(Collection entries)
***

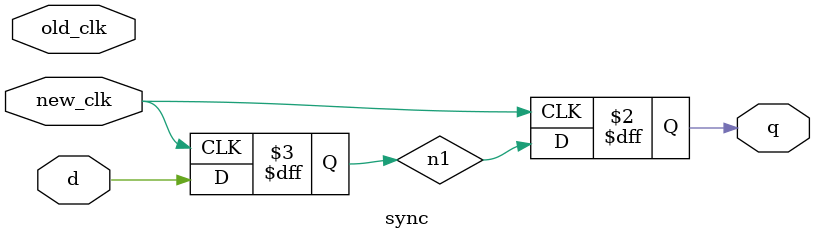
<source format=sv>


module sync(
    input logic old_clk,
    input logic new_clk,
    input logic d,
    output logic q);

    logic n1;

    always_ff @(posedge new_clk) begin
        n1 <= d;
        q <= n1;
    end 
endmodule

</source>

***

▶ WHAT YOU ARE ASKED TO DO
Count the lines above holding "logic". Give only the number.

▶ RESULT
5